## TASK OBJECTIVE
Reproduce the data below line for line, leaving out the pictures.

--- BEGIN THE INPUT ---

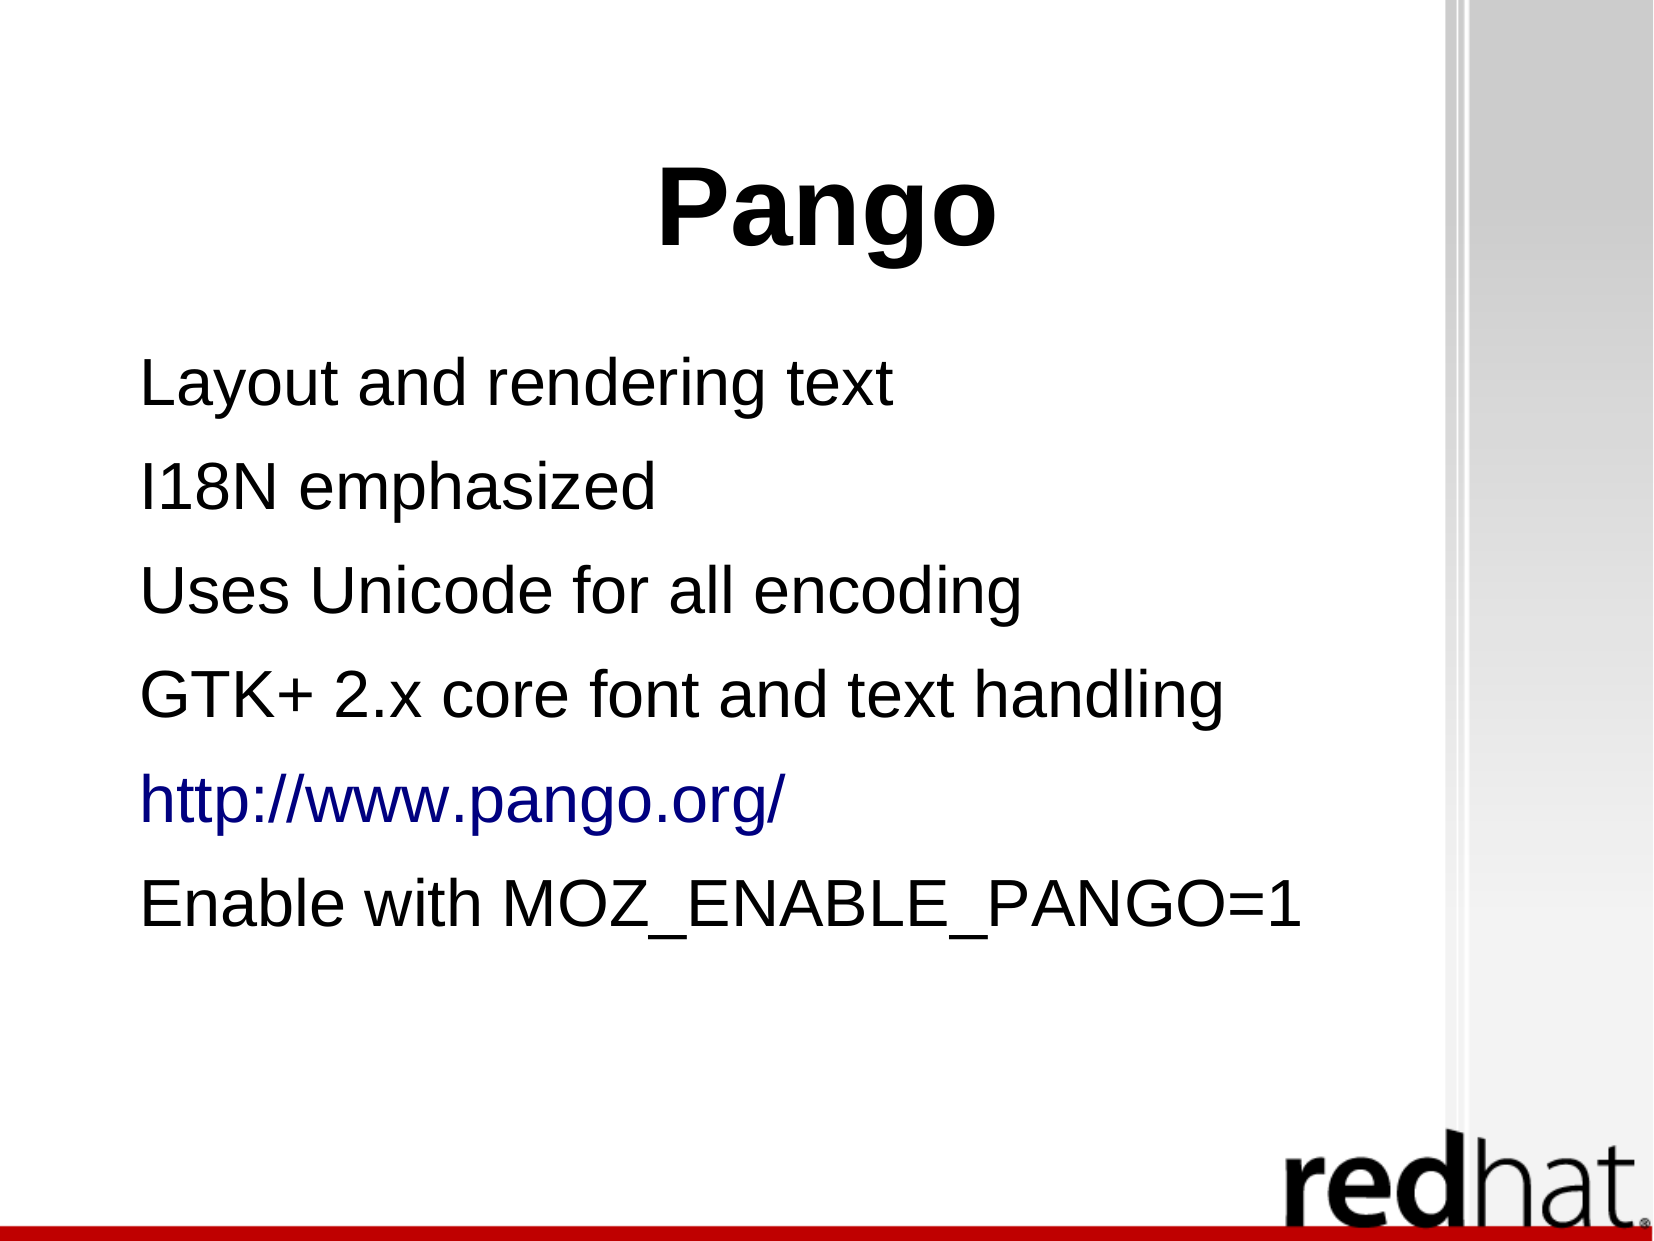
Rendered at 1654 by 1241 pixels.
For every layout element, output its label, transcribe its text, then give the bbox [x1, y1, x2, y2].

title Pango [121, 102, 1533, 311]
picture [0, 0, 1654, 1241]
list Layout and rendering text I18N emphasized Uses Unicode for all encoding GTK+ 2.x core font and text handling http://www.pango.org/ Enable with MOZ_ENABLE_PANGO=1 [121, 344, 1533, 1127]
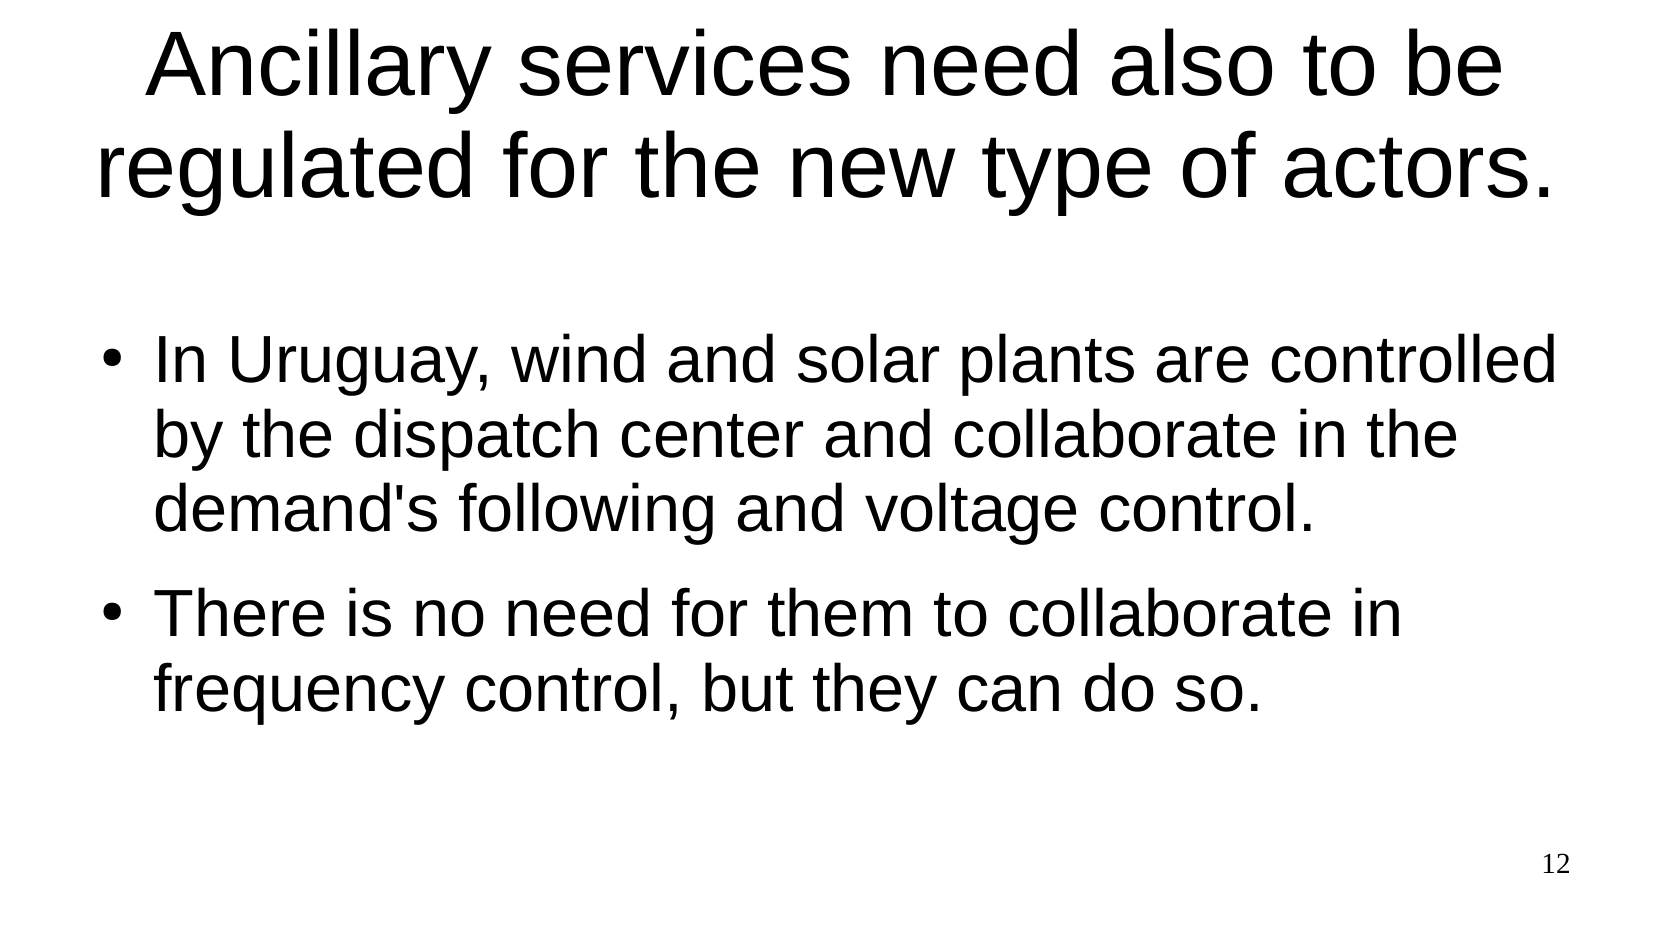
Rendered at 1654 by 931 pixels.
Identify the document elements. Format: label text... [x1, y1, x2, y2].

title Ancillary services need also to be regulated for the new type of actors. [82, 28, 1571, 201]
list In Uruguay, wind and solar plants are controlled by the dispatch center and collaborate in the demand's following and voltage control. There is no need for them to collaborate in frequency control, but they can do so. [82, 217, 1571, 758]
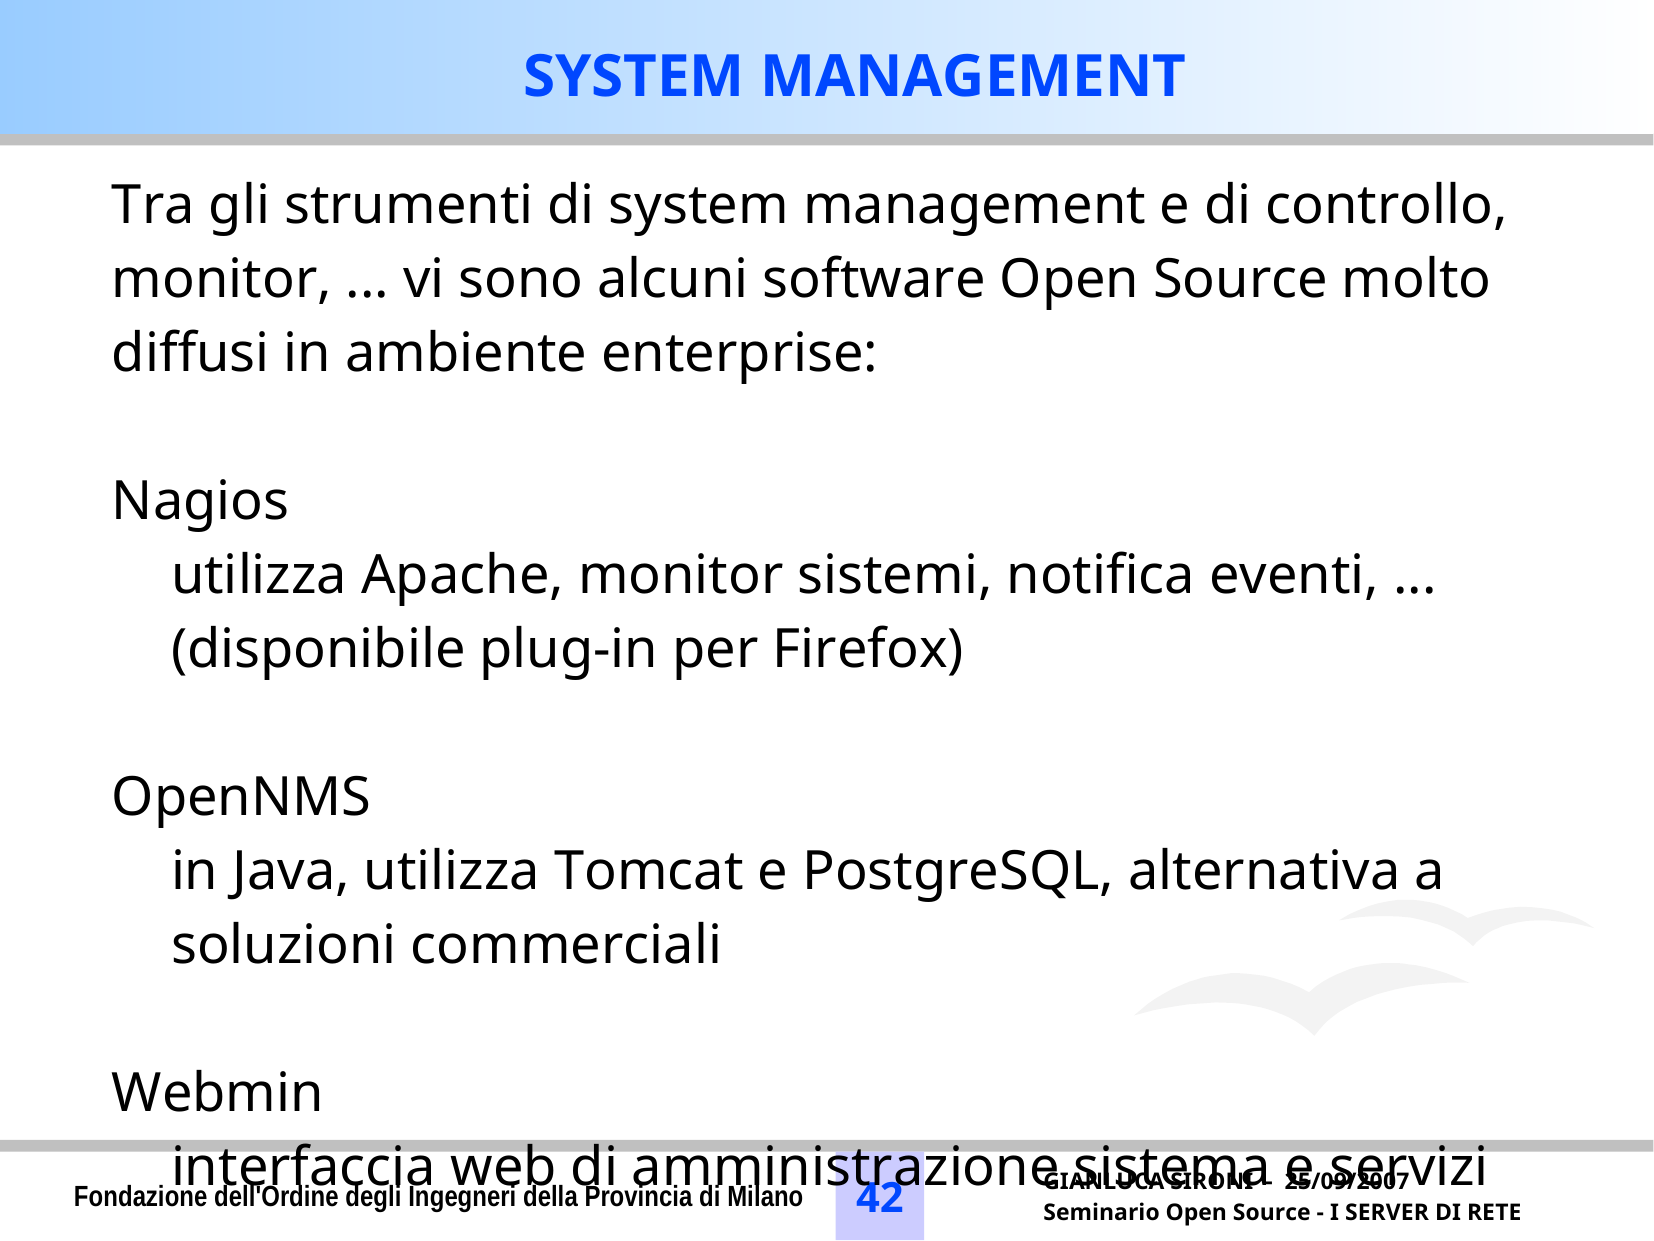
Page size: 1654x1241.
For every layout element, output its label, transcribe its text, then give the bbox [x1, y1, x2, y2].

list Tra gli strumenti di system management e di controllo, monitor, ... vi sono alcuni software Open Source molto diffusi in ambiente enterprise: Nagios utilizza Apache, monitor sistemi, notifica eventi, ... (disponibile plug-in per Firefox) OpenNMS in Java, utilizza Tomcat e PostgreSQL, alternativa a soluzioni commerciali Webmin interfaccia web di amministrazione sistema e servizi [111, 165, 1654, 1241]
title SYSTEM MANAGEMENT [85, 0, 1654, 148]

--- END THE INPUT ---

## COMPLETE RESPONSE
Rendered at 1654 by 1241 pixels.
For every layout element, output its label, transcribe its text, then give the bbox [x1, y1, x2, y2].

title Pango [121, 102, 1533, 311]
picture [0, 0, 1654, 1241]
list Layout and rendering text I18N emphasized Uses Unicode for all encoding GTK+ 2.x core font and text handling http://www.pango.org/ Enable with MOZ_ENABLE_PANGO=1 [121, 344, 1533, 1127]
Rendered at 1654 by 931 pixels.
Identify the document elements. Format: label text... [x1, y1, x2, y2].

title Ancillary services need also to be regulated for the new type of actors. [82, 28, 1571, 201]
list In Uruguay, wind and solar plants are controlled by the dispatch center and collaborate in the demand's following and voltage control. There is no need for them to collaborate in frequency control, but they can do so. [82, 217, 1571, 758]
Page size: 1654x1241.
For every layout element, output its label, transcribe its text, then give the bbox [x1, y1, x2, y2].

list Tra gli strumenti di system management e di controllo, monitor, ... vi sono alcuni software Open Source molto diffusi in ambiente enterprise: Nagios utilizza Apache, monitor sistemi, notifica eventi, ... (disponibile plug-in per Firefox) OpenNMS in Java, utilizza Tomcat e PostgreSQL, alternativa a soluzioni commerciali Webmin interfaccia web di amministrazione sistema e servizi [111, 165, 1654, 1241]
title SYSTEM MANAGEMENT [85, 0, 1654, 148]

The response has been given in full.